Dataset records
########################################

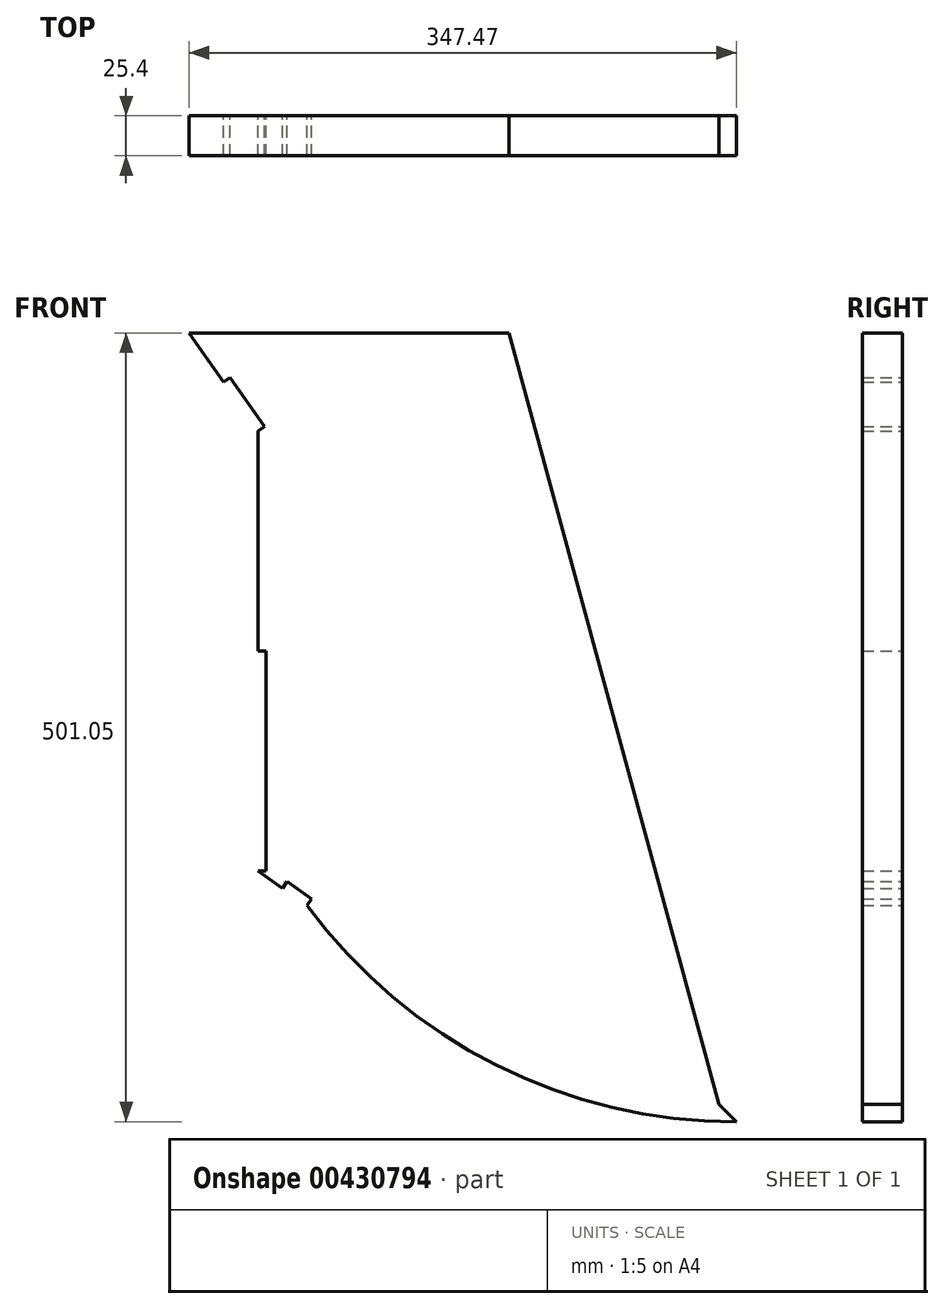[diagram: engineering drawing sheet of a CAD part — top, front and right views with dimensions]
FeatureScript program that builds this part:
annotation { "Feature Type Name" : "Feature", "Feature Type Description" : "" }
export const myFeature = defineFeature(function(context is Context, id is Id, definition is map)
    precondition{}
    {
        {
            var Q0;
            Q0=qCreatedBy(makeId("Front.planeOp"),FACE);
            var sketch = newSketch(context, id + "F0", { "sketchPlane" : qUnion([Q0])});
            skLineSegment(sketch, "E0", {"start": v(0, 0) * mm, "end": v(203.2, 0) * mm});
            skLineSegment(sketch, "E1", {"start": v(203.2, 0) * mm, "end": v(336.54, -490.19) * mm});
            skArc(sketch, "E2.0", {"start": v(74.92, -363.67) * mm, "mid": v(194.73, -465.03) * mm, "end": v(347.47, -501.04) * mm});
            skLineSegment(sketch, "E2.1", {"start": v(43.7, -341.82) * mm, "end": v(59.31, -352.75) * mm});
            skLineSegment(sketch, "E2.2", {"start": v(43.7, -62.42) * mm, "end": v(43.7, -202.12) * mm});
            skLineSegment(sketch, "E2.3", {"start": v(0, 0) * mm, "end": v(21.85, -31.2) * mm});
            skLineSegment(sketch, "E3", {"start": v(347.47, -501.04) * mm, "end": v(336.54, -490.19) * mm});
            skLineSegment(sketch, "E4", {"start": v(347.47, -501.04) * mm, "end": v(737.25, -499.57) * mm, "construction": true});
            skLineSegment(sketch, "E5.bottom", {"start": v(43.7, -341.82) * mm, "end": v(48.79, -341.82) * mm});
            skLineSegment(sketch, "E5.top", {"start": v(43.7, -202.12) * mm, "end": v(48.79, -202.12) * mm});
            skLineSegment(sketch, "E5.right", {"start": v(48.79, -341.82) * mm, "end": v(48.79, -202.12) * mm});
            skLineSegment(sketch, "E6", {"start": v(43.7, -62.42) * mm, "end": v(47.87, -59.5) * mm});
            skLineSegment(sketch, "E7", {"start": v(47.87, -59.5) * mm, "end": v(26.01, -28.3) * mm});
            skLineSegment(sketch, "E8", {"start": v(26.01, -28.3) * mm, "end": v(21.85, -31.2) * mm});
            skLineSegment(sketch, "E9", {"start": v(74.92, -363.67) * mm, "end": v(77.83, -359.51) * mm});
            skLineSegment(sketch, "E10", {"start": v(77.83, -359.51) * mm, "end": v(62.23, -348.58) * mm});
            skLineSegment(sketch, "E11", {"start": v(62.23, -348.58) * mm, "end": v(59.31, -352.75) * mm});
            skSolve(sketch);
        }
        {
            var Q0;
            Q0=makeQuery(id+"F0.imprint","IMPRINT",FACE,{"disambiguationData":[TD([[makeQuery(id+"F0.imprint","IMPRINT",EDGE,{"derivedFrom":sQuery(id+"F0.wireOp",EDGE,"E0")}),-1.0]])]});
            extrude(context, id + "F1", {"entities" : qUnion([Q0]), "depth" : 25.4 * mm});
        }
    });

########################################

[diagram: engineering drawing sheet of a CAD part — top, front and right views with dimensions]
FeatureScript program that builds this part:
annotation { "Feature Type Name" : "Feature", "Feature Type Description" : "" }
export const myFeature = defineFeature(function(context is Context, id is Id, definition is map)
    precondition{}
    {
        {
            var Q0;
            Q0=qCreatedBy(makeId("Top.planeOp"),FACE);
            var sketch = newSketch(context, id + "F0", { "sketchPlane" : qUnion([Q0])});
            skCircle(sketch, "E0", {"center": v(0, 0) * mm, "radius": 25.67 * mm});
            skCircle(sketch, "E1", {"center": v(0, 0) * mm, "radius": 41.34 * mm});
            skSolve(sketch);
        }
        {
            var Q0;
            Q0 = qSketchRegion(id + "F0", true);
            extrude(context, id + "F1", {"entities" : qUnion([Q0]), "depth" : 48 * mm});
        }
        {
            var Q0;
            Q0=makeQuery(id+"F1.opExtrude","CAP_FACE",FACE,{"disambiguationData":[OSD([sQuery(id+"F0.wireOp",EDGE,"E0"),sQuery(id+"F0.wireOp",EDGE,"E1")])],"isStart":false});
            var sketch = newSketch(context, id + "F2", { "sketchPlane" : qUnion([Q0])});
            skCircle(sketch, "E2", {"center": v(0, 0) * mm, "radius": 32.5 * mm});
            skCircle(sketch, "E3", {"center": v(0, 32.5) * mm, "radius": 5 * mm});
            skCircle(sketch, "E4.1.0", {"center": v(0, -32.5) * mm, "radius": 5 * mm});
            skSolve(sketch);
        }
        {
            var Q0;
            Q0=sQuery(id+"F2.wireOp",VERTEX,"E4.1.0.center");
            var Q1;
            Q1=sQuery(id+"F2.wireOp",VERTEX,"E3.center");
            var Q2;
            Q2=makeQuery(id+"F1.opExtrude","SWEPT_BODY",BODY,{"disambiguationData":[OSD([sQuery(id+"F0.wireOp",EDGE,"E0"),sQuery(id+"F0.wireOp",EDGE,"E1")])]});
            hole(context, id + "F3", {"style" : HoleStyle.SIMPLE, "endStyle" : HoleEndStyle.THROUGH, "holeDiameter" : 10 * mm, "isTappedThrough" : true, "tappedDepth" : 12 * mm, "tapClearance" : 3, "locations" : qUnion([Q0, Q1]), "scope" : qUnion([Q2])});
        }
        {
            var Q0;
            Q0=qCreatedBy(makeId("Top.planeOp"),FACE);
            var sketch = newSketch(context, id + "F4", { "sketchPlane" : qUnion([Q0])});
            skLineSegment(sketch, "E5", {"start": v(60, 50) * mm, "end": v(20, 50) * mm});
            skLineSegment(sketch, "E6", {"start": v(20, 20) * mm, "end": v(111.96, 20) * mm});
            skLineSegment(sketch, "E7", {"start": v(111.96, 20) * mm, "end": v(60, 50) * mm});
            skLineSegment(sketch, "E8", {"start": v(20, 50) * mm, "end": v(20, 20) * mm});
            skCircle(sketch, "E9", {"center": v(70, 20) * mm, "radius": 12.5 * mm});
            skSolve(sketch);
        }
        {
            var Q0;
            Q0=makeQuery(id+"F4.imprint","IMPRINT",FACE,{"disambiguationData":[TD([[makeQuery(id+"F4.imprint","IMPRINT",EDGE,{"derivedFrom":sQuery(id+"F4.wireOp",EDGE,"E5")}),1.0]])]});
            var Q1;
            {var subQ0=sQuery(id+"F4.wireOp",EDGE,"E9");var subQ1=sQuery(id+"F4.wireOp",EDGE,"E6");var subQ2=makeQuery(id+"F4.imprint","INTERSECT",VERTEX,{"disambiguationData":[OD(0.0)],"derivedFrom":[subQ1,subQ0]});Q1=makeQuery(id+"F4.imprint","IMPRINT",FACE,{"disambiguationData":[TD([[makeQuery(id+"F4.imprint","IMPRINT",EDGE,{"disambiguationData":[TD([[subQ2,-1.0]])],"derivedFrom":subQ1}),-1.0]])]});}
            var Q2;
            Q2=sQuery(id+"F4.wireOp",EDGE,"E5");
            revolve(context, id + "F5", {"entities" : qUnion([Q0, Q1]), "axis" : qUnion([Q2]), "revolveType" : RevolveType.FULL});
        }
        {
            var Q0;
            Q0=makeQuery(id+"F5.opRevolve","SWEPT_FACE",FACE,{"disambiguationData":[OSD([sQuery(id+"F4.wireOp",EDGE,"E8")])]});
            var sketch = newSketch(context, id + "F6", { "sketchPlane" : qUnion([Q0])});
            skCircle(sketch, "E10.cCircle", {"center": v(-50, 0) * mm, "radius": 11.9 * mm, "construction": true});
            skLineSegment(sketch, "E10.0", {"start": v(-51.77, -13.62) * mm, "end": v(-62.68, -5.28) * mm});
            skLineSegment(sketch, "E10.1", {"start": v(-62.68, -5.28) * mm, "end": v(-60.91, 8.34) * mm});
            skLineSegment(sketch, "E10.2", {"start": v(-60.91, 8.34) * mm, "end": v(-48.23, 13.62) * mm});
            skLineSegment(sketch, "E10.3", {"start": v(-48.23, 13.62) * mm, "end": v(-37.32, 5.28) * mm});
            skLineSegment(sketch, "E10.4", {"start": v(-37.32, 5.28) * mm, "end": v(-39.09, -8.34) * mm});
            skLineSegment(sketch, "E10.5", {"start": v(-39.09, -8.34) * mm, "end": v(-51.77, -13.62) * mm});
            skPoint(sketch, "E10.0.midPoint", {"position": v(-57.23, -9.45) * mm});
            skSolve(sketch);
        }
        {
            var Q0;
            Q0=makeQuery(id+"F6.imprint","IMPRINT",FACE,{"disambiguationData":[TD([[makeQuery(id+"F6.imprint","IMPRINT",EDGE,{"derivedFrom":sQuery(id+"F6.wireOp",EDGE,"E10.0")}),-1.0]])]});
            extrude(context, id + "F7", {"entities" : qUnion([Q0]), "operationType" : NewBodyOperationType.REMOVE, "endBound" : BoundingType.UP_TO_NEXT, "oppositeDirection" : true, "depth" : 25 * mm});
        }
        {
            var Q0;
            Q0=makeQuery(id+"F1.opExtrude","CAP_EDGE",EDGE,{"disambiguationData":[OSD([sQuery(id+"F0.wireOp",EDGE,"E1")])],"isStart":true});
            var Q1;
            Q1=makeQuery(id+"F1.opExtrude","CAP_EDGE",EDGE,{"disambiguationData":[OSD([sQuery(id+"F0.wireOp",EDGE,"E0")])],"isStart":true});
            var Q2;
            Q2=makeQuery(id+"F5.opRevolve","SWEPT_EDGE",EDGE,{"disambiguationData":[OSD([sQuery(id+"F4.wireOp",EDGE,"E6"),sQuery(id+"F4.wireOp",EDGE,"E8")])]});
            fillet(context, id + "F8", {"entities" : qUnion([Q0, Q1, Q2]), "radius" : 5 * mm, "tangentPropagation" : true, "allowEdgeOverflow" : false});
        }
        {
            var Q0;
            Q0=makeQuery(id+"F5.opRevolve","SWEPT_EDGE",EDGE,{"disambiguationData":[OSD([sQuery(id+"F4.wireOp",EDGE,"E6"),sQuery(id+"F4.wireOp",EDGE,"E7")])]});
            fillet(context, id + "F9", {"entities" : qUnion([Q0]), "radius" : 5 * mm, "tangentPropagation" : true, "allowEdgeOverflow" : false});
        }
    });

########################################

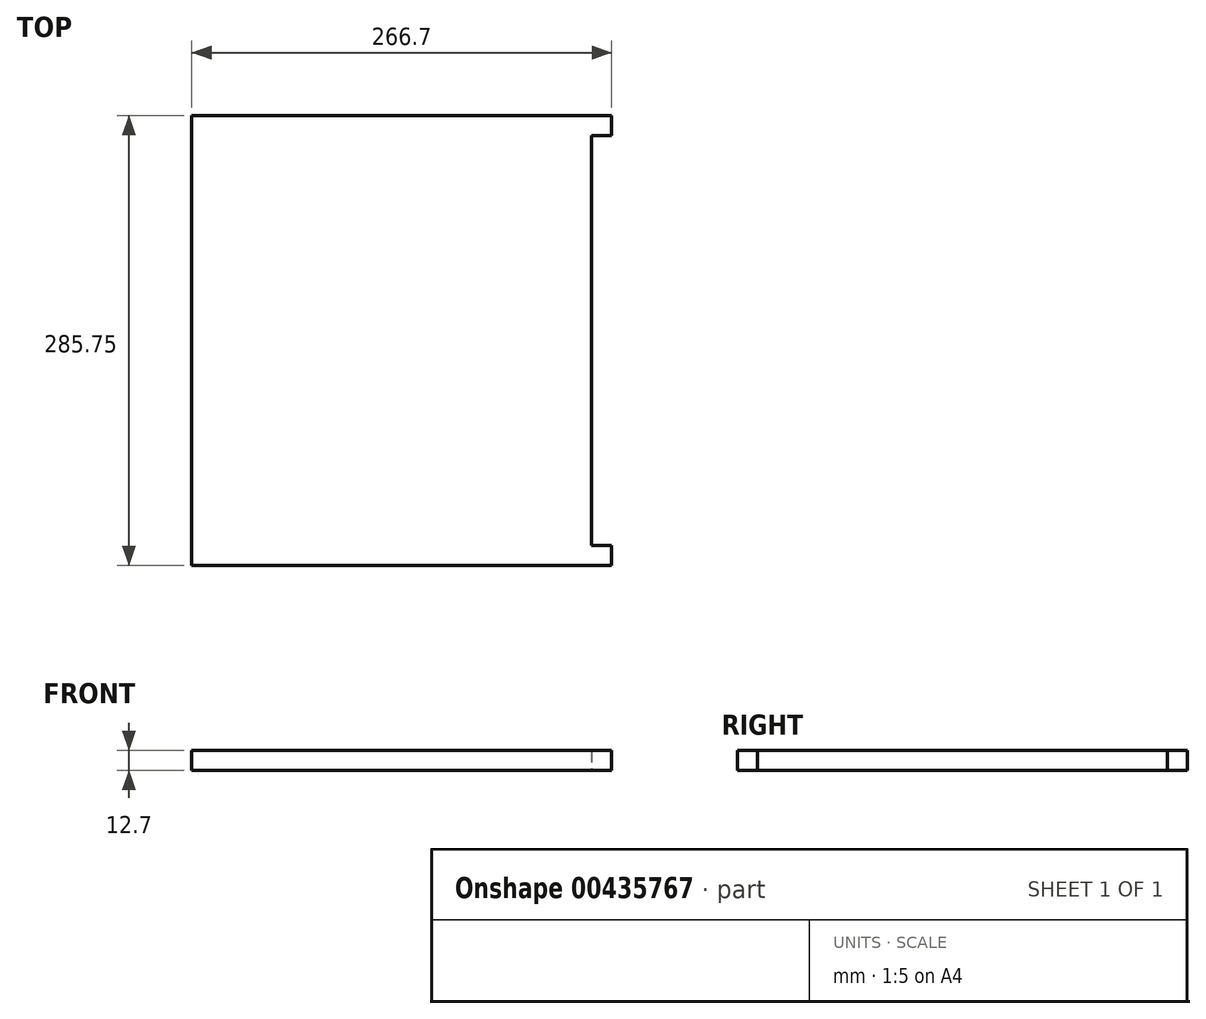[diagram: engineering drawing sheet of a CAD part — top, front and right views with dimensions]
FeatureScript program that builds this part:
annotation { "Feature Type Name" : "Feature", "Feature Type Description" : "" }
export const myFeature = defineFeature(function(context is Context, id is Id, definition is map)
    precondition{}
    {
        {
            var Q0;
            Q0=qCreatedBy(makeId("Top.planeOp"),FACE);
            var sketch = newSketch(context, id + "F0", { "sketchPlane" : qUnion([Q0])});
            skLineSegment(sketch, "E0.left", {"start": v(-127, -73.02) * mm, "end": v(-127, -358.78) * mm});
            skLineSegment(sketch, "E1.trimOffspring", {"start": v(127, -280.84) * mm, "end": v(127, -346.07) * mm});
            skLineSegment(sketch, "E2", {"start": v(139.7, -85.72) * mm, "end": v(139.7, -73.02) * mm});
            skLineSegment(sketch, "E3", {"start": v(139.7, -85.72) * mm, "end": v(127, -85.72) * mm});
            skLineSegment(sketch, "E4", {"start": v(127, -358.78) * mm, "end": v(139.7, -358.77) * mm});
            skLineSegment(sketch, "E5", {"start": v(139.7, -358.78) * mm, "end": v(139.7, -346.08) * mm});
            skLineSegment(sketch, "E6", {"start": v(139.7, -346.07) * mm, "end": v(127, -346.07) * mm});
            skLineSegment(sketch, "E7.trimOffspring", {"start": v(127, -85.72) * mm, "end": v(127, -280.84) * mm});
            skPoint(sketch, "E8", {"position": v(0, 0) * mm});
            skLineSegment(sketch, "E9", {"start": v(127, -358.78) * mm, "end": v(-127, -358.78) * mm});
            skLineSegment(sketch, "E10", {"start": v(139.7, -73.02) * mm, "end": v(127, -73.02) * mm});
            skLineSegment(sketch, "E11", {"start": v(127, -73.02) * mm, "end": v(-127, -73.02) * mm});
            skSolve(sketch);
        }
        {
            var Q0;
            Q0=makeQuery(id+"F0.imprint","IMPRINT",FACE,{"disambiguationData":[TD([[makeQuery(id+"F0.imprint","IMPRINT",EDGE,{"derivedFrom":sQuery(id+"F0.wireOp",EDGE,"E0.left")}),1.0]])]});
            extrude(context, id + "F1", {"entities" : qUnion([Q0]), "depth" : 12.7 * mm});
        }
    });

########################################

▶ [Aim of the task] Locate each line in the data above that contains the string "isStart" and copy those lines out. Case matters.

▶ [Output]
            Q0=makeQuery(id+"F1.opExtrude","CAP_FACE",FACE,{"disambiguationData":[OSD([sQuery(id+"F0.wireOp",EDGE,"E0"),sQuery(id+"F0.wireOp",EDGE,"E1")])],"isStart":false});
            Q0=makeQuery(id+"F1.opExtrude","CAP_EDGE",EDGE,{"disambiguationData":[OSD([sQuery(id+"F0.wireOp",EDGE,"E1")])],"isStart":true});
            Q1=makeQuery(id+"F1.opExtrude","CAP_EDGE",EDGE,{"disambiguationData":[OSD([sQuery(id+"F0.wireOp",EDGE,"E0")])],"isStart":true});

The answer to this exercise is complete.